In a recent interview, Dr. Samuel Belkin, newly elected president of Yeshiva and Yeshiva College, discussed the Yeshiva of ’43-’44 with a view toward clearing up some of the uncertainties.
No changes have been made as far as the various departments and deans are concerned. Three new Roshei Hayeshivos have assumed posts in the Yeshiva department and Rabbi Marcus has been appointed chairman of the permanent, already functioning, Placement Committee.
Grad School Enlarged
Courses in the Bernard Revel Graduate School have been increased and intensified. Dr. Joshua Finkel is now a permanent lecturer on Semitics. A course dealing with the traditional evaluation of the Torah with commentaries is being offered for the first time. Dr. Zeitin, eminent historian, has given up his college position in order to devote his time to the Graduate School.
In reference to the renewal of seminars which aroused to much favorable comment last year, Dr. Belkin state, “As the occasion warrants seminars will be arranged for graduate students.”
The smicha requirements are identical with those of last year. The knowledge amassed during years of study in the lower and upper divisions and an intensive Talmudic background will count toward smicha aspirations. No student may begin the study of Chulin before having been graduated from college.
Dr. Belkin then proceeded to discuss several general matters pertaining to Yeshiva policy.
The purpose of The Commentator, as Dr. Belkin expressed it, is “to serve not merely as secular paper for college activities but as the representative of the Yeshiva man in his entirety. It is my conviction that the college should in no way be separated and treated as a distinct unit. One cannot divorce himself from the essence of his being in the afternoon after having devoted the morning to Torah.
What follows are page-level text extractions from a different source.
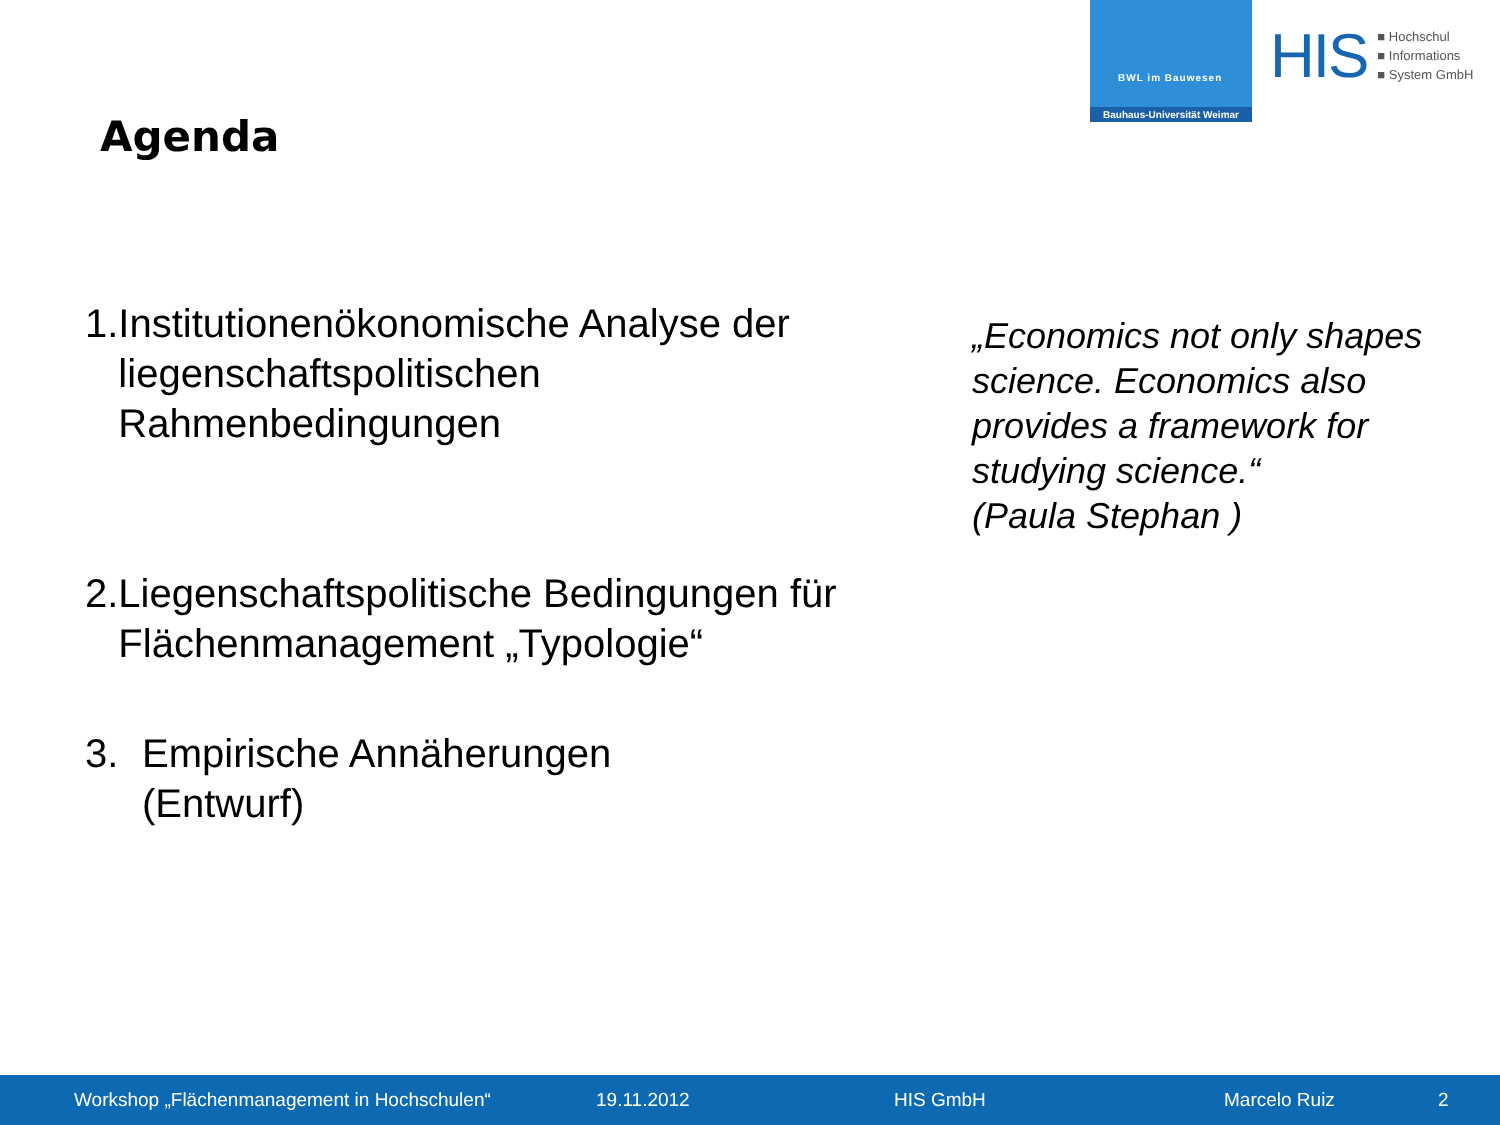BWL im Bauwesen
Bauhaus-Universität Weimar
HIS
■ Hochschul
■ Informations
■ System GmbH
Agenda
1. Institutionenökonomische Analyse der liegenschaftspolitischen Rahmenbedingungen
2. Liegenschaftspolitische Bedingungen für Flächenmanagement „Typologie“
3. Empirische Annäherungen
(Entwurf)
„Economics not only shapes science. Economics also provides a framework for studying science.“
(Paula Stephan )
Workshop „Flächenmanagement in Hochschulen“ 19.11.2012 HIS GmbH Marcelo Ruiz 2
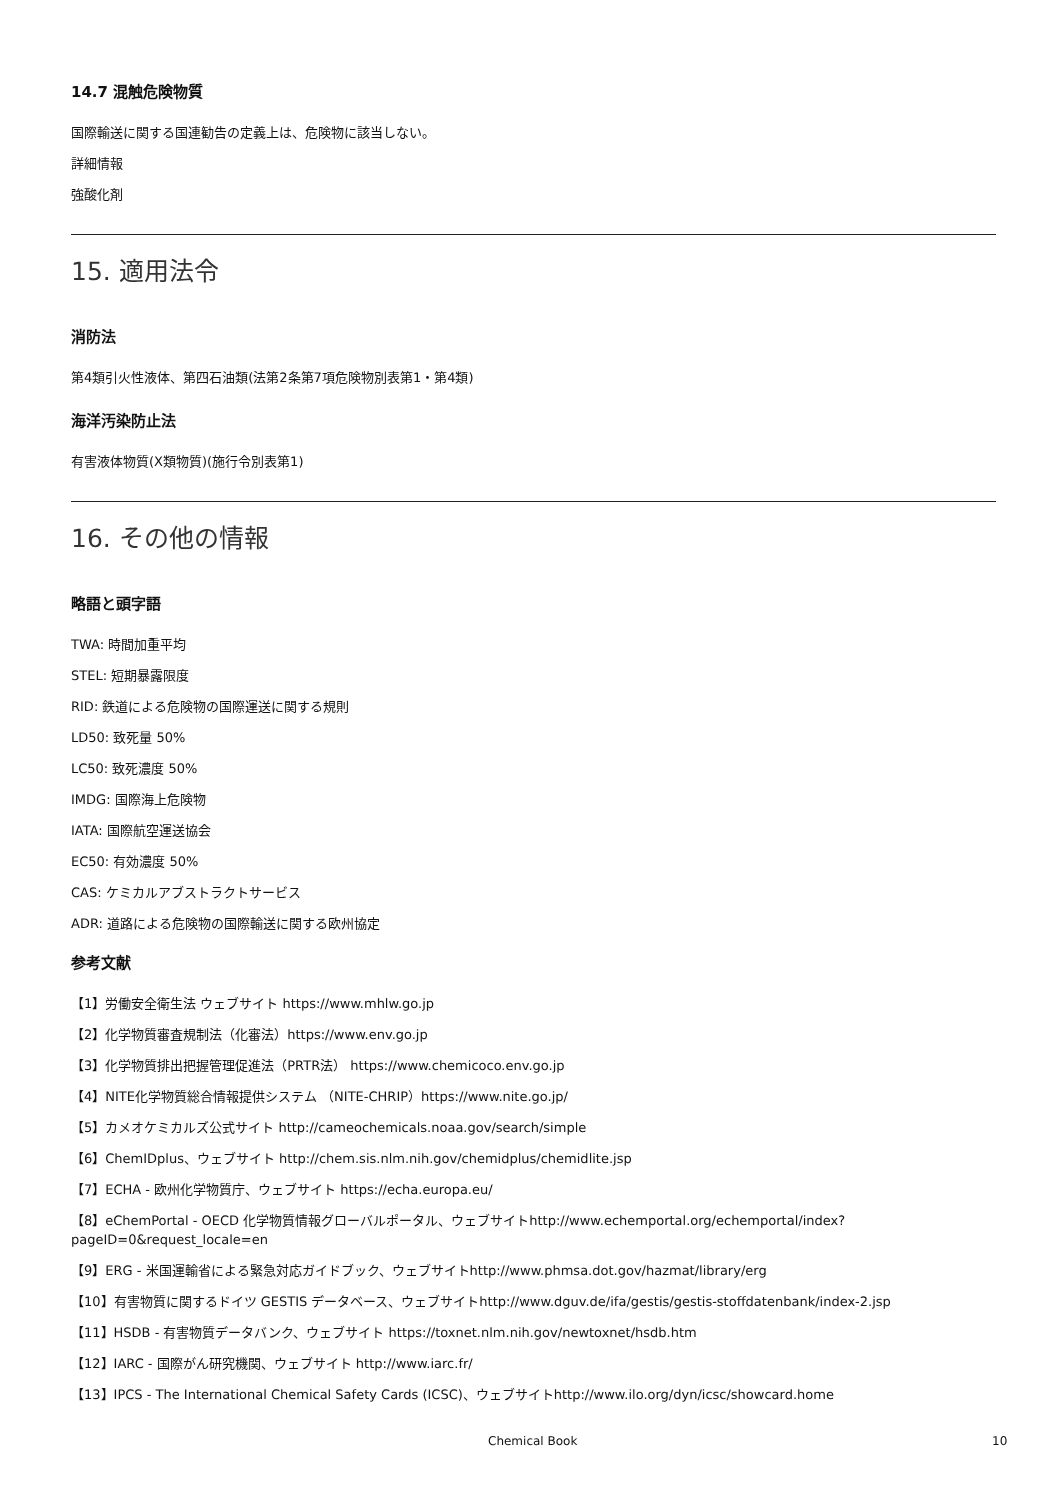14.7 混触危険物質
国際輸送に関する国連勧告の定義上は、危険物に該当しない。
詳細情報
強酸化剤
15. 適用法令
消防法
第4類引火性液体、第四石油類(法第2条第7項危険物別表第1・第4類)
海洋汚染防止法
有害液体物質(X類物質)(施行令別表第1)
16. その他の情報
略語と頭字語
TWA: 時間加重平均
STEL: 短期暴露限度
RID: 鉄道による危険物の国際運送に関する規則
LD50: 致死量 50%
LC50: 致死濃度 50%
IMDG: 国際海上危険物
IATA: 国際航空運送協会
EC50: 有効濃度 50%
CAS: ケミカルアブストラクトサービス
ADR: 道路による危険物の国際輸送に関する欧州協定
参考文献
【1】労働安全衛生法 ウェブサイト https://www.mhlw.go.jp
【2】化学物質審査規制法（化審法）https://www.env.go.jp
【3】化学物質排出把握管理促進法（PRTR法） https://www.chemicoco.env.go.jp
【4】NITE化学物質総合情報提供システム （NITE-CHRIP）https://www.nite.go.jp/
【5】カメオケミカルズ公式サイト http://cameochemicals.noaa.gov/search/simple
【6】ChemIDplus、ウェブサイト http://chem.sis.nlm.nih.gov/chemidplus/chemidlite.jsp
【7】ECHA - 欧州化学物質庁、ウェブサイト https://echa.europa.eu/
【8】eChemPortal - OECD 化学物質情報グローバルポータル、ウェブサイトhttp://www.echemportal.org/echemportal/index?
pageID=0&request_locale=en
【9】ERG - 米国運輸省による緊急対応ガイドブック、ウェブサイトhttp://www.phmsa.dot.gov/hazmat/library/erg
【10】有害物質に関するドイツ GESTIS データベース、ウェブサイトhttp://www.dguv.de/ifa/gestis/gestis-stoffdatenbank/index-2.jsp
【11】HSDB - 有害物質データバンク、ウェブサイト https://toxnet.nlm.nih.gov/newtoxnet/hsdb.htm
【12】IARC - 国際がん研究機関、ウェブサイト http://www.iarc.fr/
【13】IPCS - The International Chemical Safety Cards (ICSC)、ウェブサイトhttp://www.ilo.org/dyn/icsc/showcard.home
Chemical Book 10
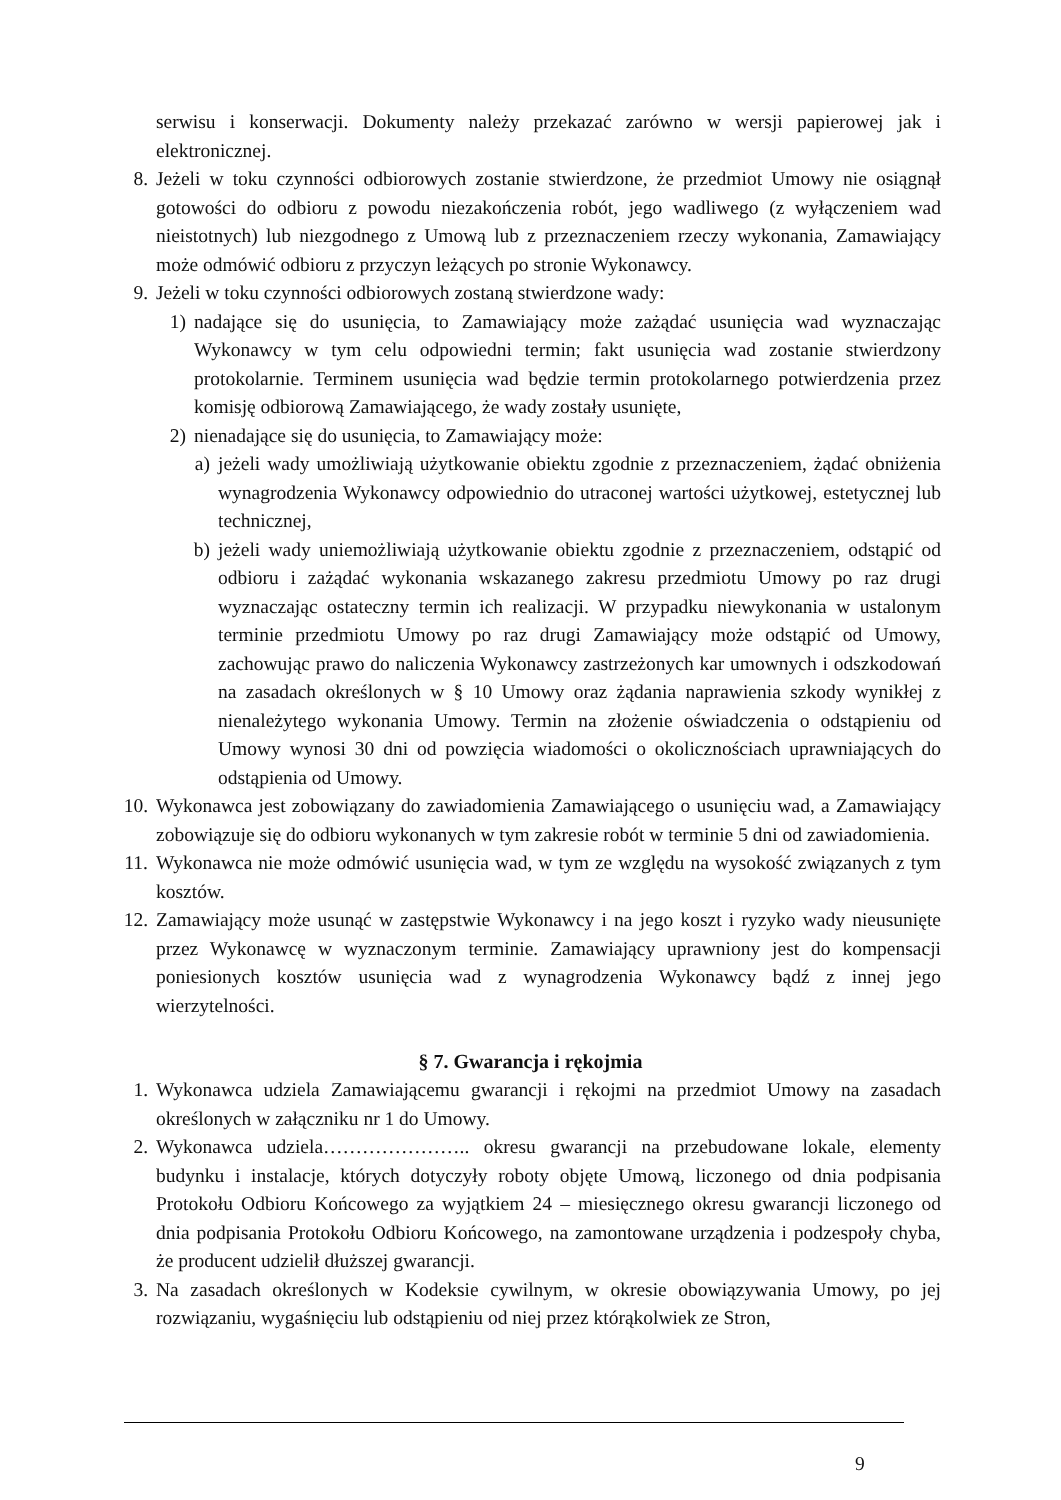serwisu i konserwacji. Dokumenty należy przekazać zarówno w wersji papierowej jak i elektronicznej.
8. Jeżeli w toku czynności odbiorowych zostanie stwierdzone, że przedmiot Umowy nie osiągnął gotowości do odbioru z powodu niezakończenia robót, jego wadliwego (z wyłączeniem wad nieistotnych) lub niezgodnego z Umową lub z przeznaczeniem rzeczy wykonania, Zamawiający może odmówić odbioru z przyczyn leżących po stronie Wykonawcy.
9. Jeżeli w toku czynności odbiorowych zostaną stwierdzone wady:
1) nadające się do usunięcia, to Zamawiający może zażądać usunięcia wad wyznaczając Wykonawcy w tym celu odpowiedni termin; fakt usunięcia wad zostanie stwierdzony protokolarnie. Terminem usunięcia wad będzie termin protokolarnego potwierdzenia przez komisję odbiorową Zamawiającego, że wady zostały usunięte,
2) nienadające się do usunięcia, to Zamawiający może:
a) jeżeli wady umożliwiają użytkowanie obiektu zgodnie z przeznaczeniem, żądać obniżenia wynagrodzenia Wykonawcy odpowiednio do utraconej wartości użytkowej, estetycznej lub technicznej,
b) jeżeli wady uniemożliwiają użytkowanie obiektu zgodnie z przeznaczeniem, odstąpić od odbioru i zażądać wykonania wskazanego zakresu przedmiotu Umowy po raz drugi wyznaczając ostateczny termin ich realizacji. W przypadku niewykonania w ustalonym terminie przedmiotu Umowy po raz drugi Zamawiający może odstąpić od Umowy, zachowując prawo do naliczenia Wykonawcy zastrzeżonych kar umownych i odszkodowań na zasadach określonych w § 10 Umowy oraz żądania naprawienia szkody wynikłej z nienależytego wykonania Umowy. Termin na złożenie oświadczenia o odstąpieniu od Umowy wynosi 30 dni od powzięcia wiadomości o okolicznościach uprawniających do odstąpienia od Umowy.
10. Wykonawca jest zobowiązany do zawiadomienia Zamawiającego o usunięciu wad, a Zamawiający zobowiązuje się do odbioru wykonanych w tym zakresie robót w terminie 5 dni od zawiadomienia.
11. Wykonawca nie może odmówić usunięcia wad, w tym ze względu na wysokość związanych z tym kosztów.
12. Zamawiający może usunąć w zastępstwie Wykonawcy i na jego koszt i ryzyko wady nieusunięte przez Wykonawcę w wyznaczonym terminie. Zamawiający uprawniony jest do kompensacji poniesionych kosztów usunięcia wad z wynagrodzenia Wykonawcy bądź z innej jego wierzytelności.
§ 7. Gwarancja i rękojmia
1. Wykonawca udziela Zamawiającemu gwarancji i rękojmi na przedmiot Umowy na zasadach określonych w załączniku nr 1 do Umowy.
2. Wykonawca udziela………………….. okresu gwarancji na przebudowane lokale, elementy budynku i instalacje, których dotyczyły roboty objęte Umową, liczonego od dnia podpisania Protokołu Odbioru Końcowego za wyjątkiem 24 – miesięcznego okresu gwarancji liczonego od dnia podpisania Protokołu Odbioru Końcowego, na zamontowane urządzenia i podzespoły chyba, że producent udzielił dłuższej gwarancji.
3. Na zasadach określonych w Kodeksie cywilnym, w okresie obowiązywania Umowy, po jej rozwiązaniu, wygaśnięciu lub odstąpieniu od niej przez którąkolwiek ze Stron,
9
“The college as founded by our late Rosh Hayeshiva, Dr. Revel, of blessed memory, serves a double purpose. It gives the Yeshiva man a secular education in a Jewish environment; and, by being a Yeshiva college emphasizes the greater ends and purposes of learning which above all mean the moral and religious form of life. We hope that Torah knowledge will influence the character of the student body and that our students will realize that the purpose of their secular studies is to supplement and complement the essence of religious life.”
Turning to the pertinent war problems, Dr. Belkin reported that the greatest number of Orthodox chaplains in the armed forces are Yeshiva-ordained. He added, “We encourage our young graduates to enlist as chaplains.”
As President of Yeshiva, Dr. Belkin is concerned with the improvement of the institution as a whole. The complete harmony existing between the president and various deans and faculties of the departments will facilitate the continued progress of Yeshiva.